Now all White need to do is play 25 Qg4 and it's all over.
Instead he played 25 Rg3? and Black can defend with 25...Qe6.

But Black missed his chance (he played very quickly 25..b5).
25...Qe6 and there are no mates, no attack - White is a Rook down.
The Gods smiled on White. He was given another chance to find Qg4.
This time he did. 26.Qg4 Bc7 27.Qg7 mate
Here is the complete game.



[Click here to replay the game]
L. Harvard - A. Taylor

1.a3 e5 2.Nf3 e4 3.Nd4 Bc5 4.e3 Nf6 5.Nb3 Bb6 6.c4 c5 7.Nc3 0-0 8.d3 exd3 9.Bxd3 d6 10.Qc2 Be6 11.Ne4 h6 12.Bd2 Qe7 13.Nxf6+ Qxf6 14.Bc3 Qe7 15.Nd2 d5 16.cxd5 Bxd5 17.0-0-0 Nd7 18.Bh7+ Kh8 19.Nf3 Bxf3 20.gxf3 Nf6 21.Rhg1 Bc7 22.Rxg7 Kxg7 23.Rg1+ Kh8 24.Qf5 Bd8 25.Rg3 b5 26.Qg4 Bc7 27.Qg7


Well that was a good night out.
When I left the club my head was reeling looking at
all of the possible tricks, shots and traps.
(there are dozens of complicated winning moves in
game 2. It could have had a complete article all to itself).

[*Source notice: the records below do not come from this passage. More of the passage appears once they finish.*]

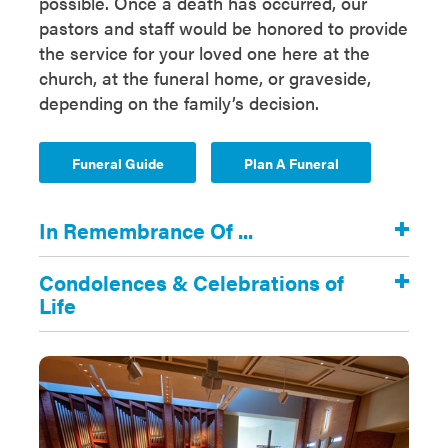
possible. Once a death has occurred, our
pastors and staff would be honored to provide
the service for your loved one here at the
church, at the funeral home, or graveside,
depending on the family’s decision.
Funeral Guide
Plan A Funeral
In Remembrance Of ...
Condolences & Celebrations of
Life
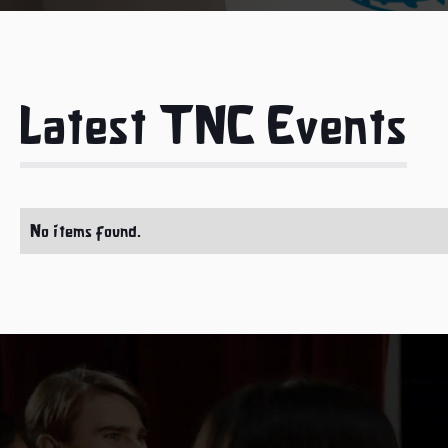
Latest TNC Events
No items found.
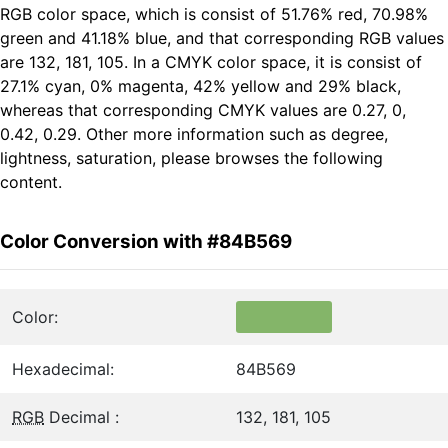
RGB color space, which is consist of 51.76% red, 70.98%
green and 41.18% blue, and that corresponding RGB values
are 132, 181, 105. In a CMYK color space, it is consist of
27.1% cyan, 0% magenta, 42% yellow and 29% black,
whereas that corresponding CMYK values are 0.27, 0,
0.42, 0.29. Other more information such as degree,
lightness, saturation, please browses the following
content.
Color Conversion with #84B569
Color:
Hexadecimal:
84B569
RGB
Decimal :
132, 181, 105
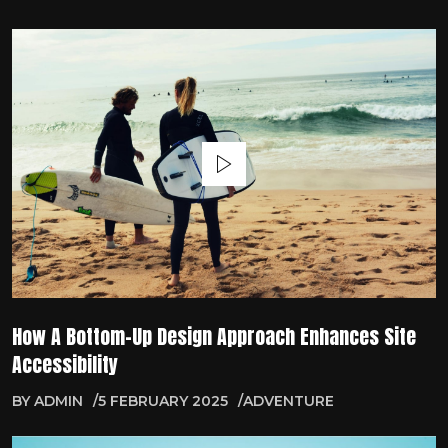
How A Bottom-Up Design Approach Enhances Site
Accessibility
BY
ADMIN
5 FEBRUARY 2025
ADVENTURE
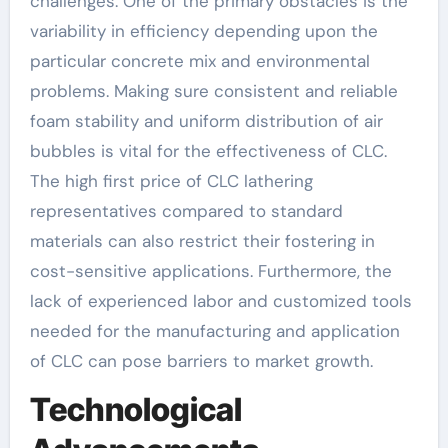
challenges. One of the primary obstacles is the
variability in efficiency depending upon the
particular concrete mix and environmental
problems. Making sure consistent and reliable
foam stability and uniform distribution of air
bubbles is vital for the effectiveness of CLC.
The high first price of CLC lathering
representatives compared to standard
materials can also restrict their fostering in
cost-sensitive applications. Furthermore, the
lack of experienced labor and customized tools
needed for the manufacturing and application
of CLC can pose barriers to market growth.
Technological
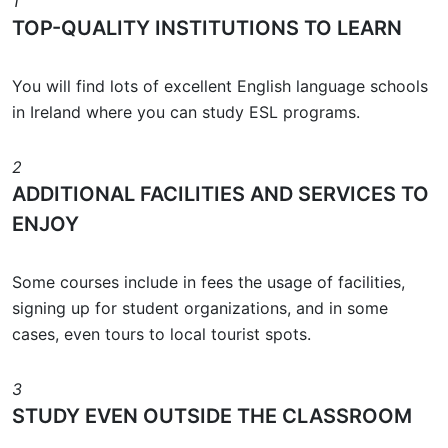
1
TOP-QUALITY INSTITUTIONS TO LEARN
You will find lots of excellent English language schools
in Ireland where you can study ESL programs.
2
ADDITIONAL FACILITIES AND SERVICES TO
ENJOY
Some courses include in fees the usage of facilities,
signing up for student organizations, and in some
cases, even tours to local tourist spots.
3
STUDY EVEN OUTSIDE THE CLASSROOM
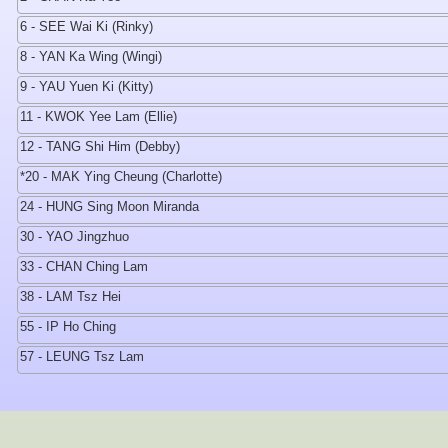
6 - SEE Wai Ki (Rinky)
8 - YAN Ka Wing (Wingi)
9 - YAU Yuen Ki (Kitty)
11 - KWOK Yee Lam (Ellie)
12 - TANG Shi Him (Debby)
*20 - MAK Ying Cheung (Charlotte)
24 - HUNG Sing Moon Miranda
30 - YAO Jingzhuo
33 - CHAN Ching Lam
38 - LAM Tsz Hei
55 - IP Ho Ching
57 - LEUNG Tsz Lam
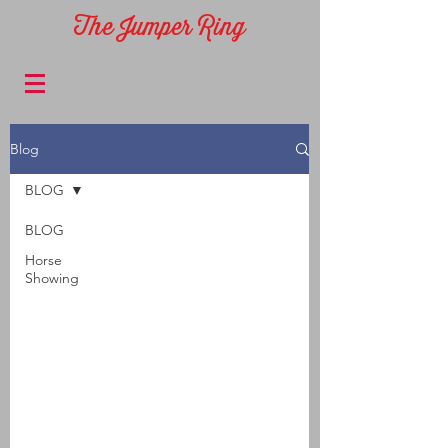
The Jumper Ring
Blog
BLOG
BLOG
Horse
Showing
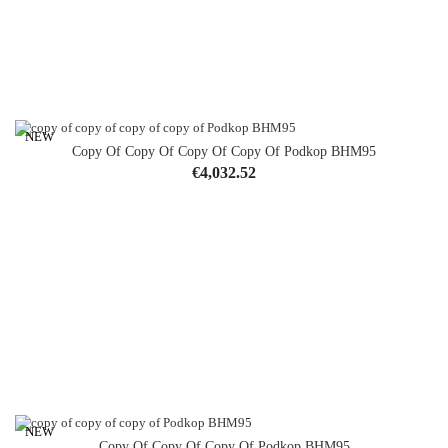
NEW
Copy Of Copy Of Copy Of Copy Of Podkop BHM95
Price
€4,032.52
NEW
Copy Of Copy Of Copy Of Podkop BHM95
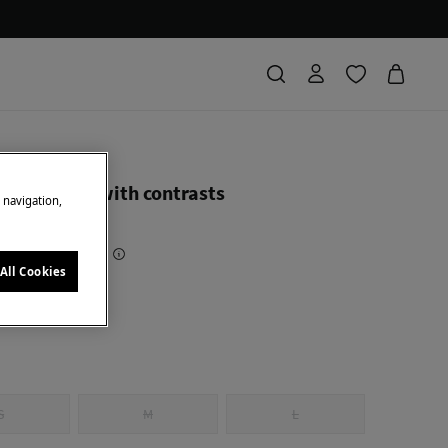
ierro
 swimwear with contrasts
e navigation,
 Saving
91,00 €
71
All Cookies
al
S
M
L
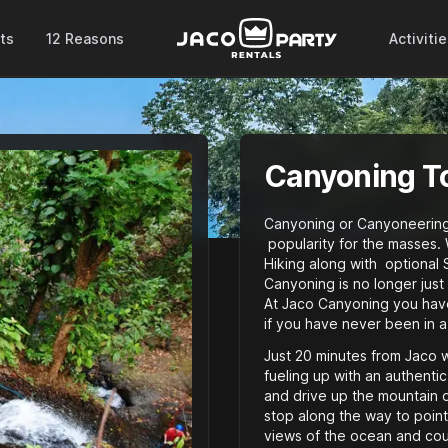
ts
12 Reasons
Activiti
Canyoning T
Canyoning or Canyoneering i
popularity for the masses. 
Hiking along with optional 
Canyoning is no longer just
At Jaco Canyoning you hav
if you have never been in a
Just 20 minutes from Jaco we
fueling up with an authentic
and drive up the mountain o
stop along the way to point
views of the ocean and coun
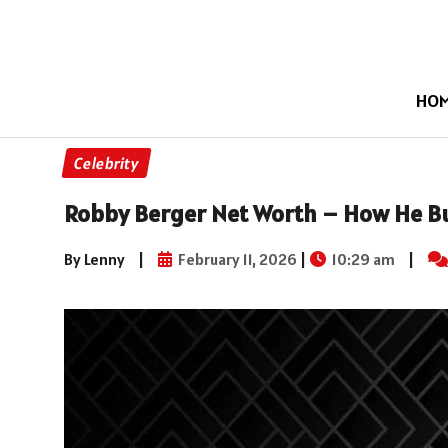
HO
Celebrity
Robby Berger Net Worth – How He Bui
By Lenny
|
February 11, 2026
|
10:29 am
|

You stayed home and watched the telly.

I saw two Rook sacs, A Knight getting blundered away
and then a battling defence. A piece for 3 pawns sac.
A cunning star move to draw.
Two missed chances to finish the game quicker.
Note in both cases the attacker still won.

I've said it once, I'll say it again...

AT OUR LEVEL (UNDER 2000) THE ATTACKER ALWAYS WINS.
(except in game 2 where Black blundered a piece defending.
and of course Game 4 the swindle.)

OK I'll rephrase that.

AT OUR LEVEL (UNDER 2000) THE ATTACKER USUALLY WINS.